映画『ジョーカー』アーサーがいかにしてジョーカーに変貌したか

映画・アニメ

映画『ジョーカー』の主役アーサー・フレックのトラウマ的世界を考察します。

ジョーカーのストーリー

アーサーとジョーカー

アーサーは、母親ペニーから「ハッピー」と呼ばれており、怒っても何をしても、どんな時でも笑うんです、人にハッピーをあたえなさい、どんな時も笑顔で人々を楽しませなさいという母親の言葉通りにコメディアンを目指していきます。

アーサーは、老いた母とゴッサムシティという大都市で暮らしており、そこは貧富の格差が広がり、社会不安が蔓延しています。辺境の辺境に追いやられているアーサーが自らをジョーカーと名乗り希代のカリスマに変貌していくまでが描かれています。

幼少期の虐待

アーサーは、幼少期の頃から、母と母の恋人から酷い虐待を受けていました。
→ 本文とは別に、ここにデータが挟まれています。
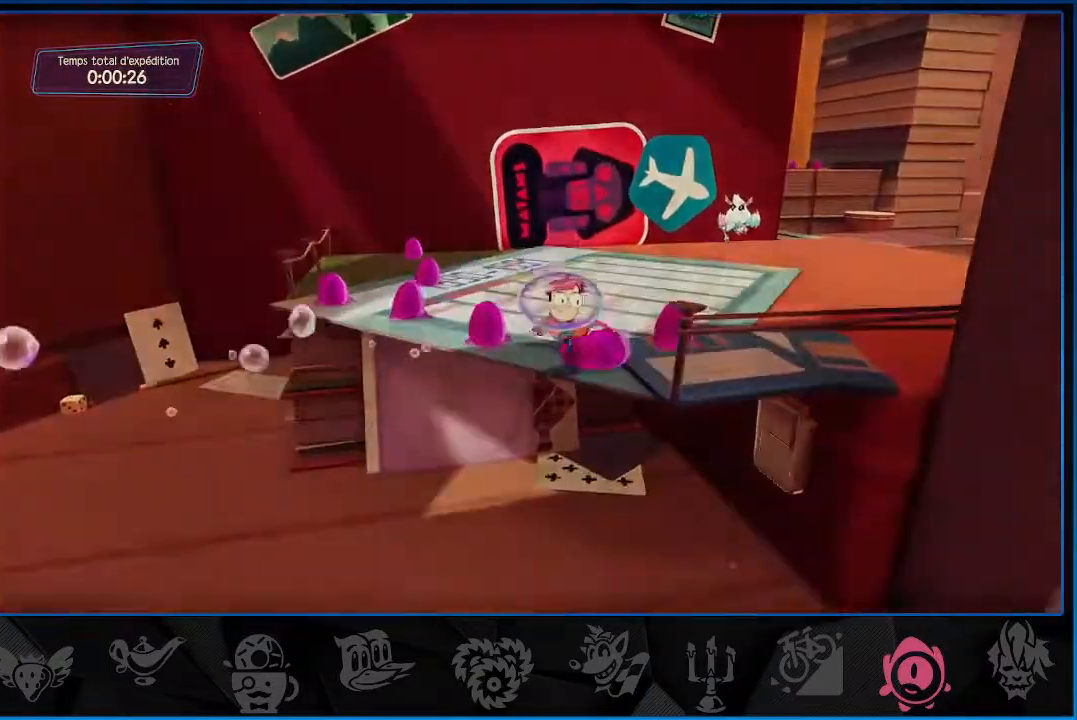
{"buttons": [], "left_stick": "center", "right_stick": "center", "events": [[217, "CROSS", "up"], [483, "left_stick", "center"]]}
酷い虐待の影響により、複雑なトラウマを負って、トゥレット障害を患い、緊張が強まると反射的に笑ってしまうという病気をもっています。幼少期のトラウマにより、アーサーは常に何かに怯えながら生活しています。体つきがガリガリといえるほど細く、頼りなく、非常に敏感で、脳はあらゆる場所で脅威かないかどうかを探っています。

虐待の影響から、解離の中で楽しみを増やし、現実の世界と妄想の世界を行ったり来たりしています。アーサーは、あまりに無力な自分は辛いので、面白い人間に憧れて、ひとり部屋の中で芸人となって演じてきました。テレビのなか人気者である自分を想像しながら、部屋のなかで演じていますが、実際の社会の中では、極度に孤立した状態にあります。一緒に住んでいる母親、隣人、社会福祉のカウンセラー、職場の同僚数人など日常生活における人間関係も非常に限られています。
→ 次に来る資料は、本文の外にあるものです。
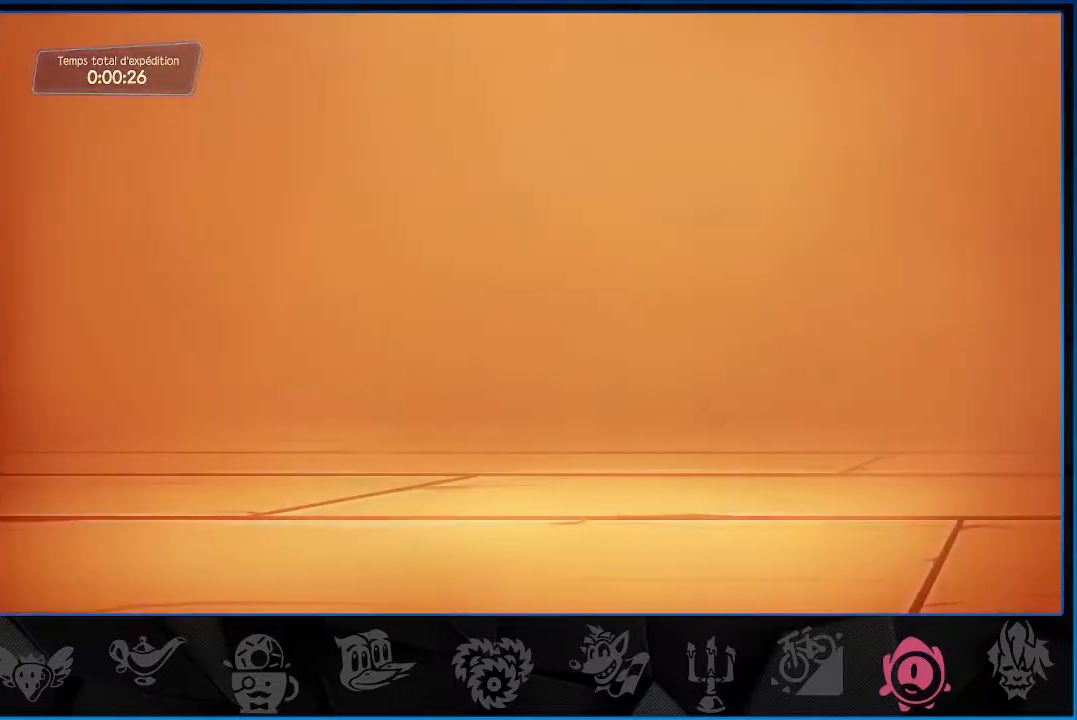
{"buttons": ["CIRCLE"], "left_stick": "center", "right_stick": "center", "events": [[150, "CIRCLE", "down"], [217, "CIRCLE", "up"], [300, "CIRCLE", "down"]]}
このようなトラウマを負った人が、どのような世界で生きているかを考えてみます。

人格の分裂的事象

頼りになるはずの母親が虐待的だと、親に愛着を求める私と、防衛的な行動をする私の部分に分裂します。もともとの子供が出てこれなくなって、アーサーは、母親に愛着を持ち、オクノフィリア(空間は危険を孕んでおり、対象と片時とも離れたくない心性)であると同時に、彼のもう一つの人格であるジョーカーは、母親嫌いで、フィロバティズム(対象は危険な存在であり、対象なき空間で己のスキルを高める心性)です。

もともとの子供

怯えておしゃぶりをしている赤ん坊のような子、もともとの子供であり、内的な世界の中に隠されている。←このような描写は作中にないので、ただの推測になります。

日常を送る自己アーサー

母親に無視されたり、会話がなかったり、虐待を受けてきて、どうしようもできない恐怖から、ピエロ的な役割をして日常を送るアーサーが生まれます。アーサーは、非常に敏感ですが、本当に辛い状況を紛らわすように出来ており、嫌な記憶を切り離して、見て見ぬふりをして生きることができます。

ヌミノースの力を纏ったジョーカー

酷い虐待により、窮地に追い込まれたときに 自我を救うために生まれます。精神の核が破壊されないように、ヌミノースな力を纏うのがジョーカーです。※ヌミノースとは、ルドルフ・オットーが定義した概念で「聖なるもの」であり、個を越える大きな働きや存在のこと。

アーサーの笑い病

アーサーの笑い病

笑ってしまうのは、脳に負った怪我が原因となった障害として描かれています。同時に、緊張が高ぶるときに、体の中の莫大なトラウマのエネルギーが動いて、くすぐったいのかもしれません。アーサーは、ヒステリーのおどけ症的で、今まで加害的な人物に合わせてきたため、身体や意識、思考が捻じれています。おどけ症の人は、大げさな運動をし、情念、恐怖、不安、あるいは憎しみなどを身振りであらわす芝居ががった仕草をします。

狂ってるのは俺か? それとも世間か?

映画の冒頭で、アーサーは「狂ってるのは俺か? それとも世間か?」と発言します。既にアーサーは狂っていたと思います。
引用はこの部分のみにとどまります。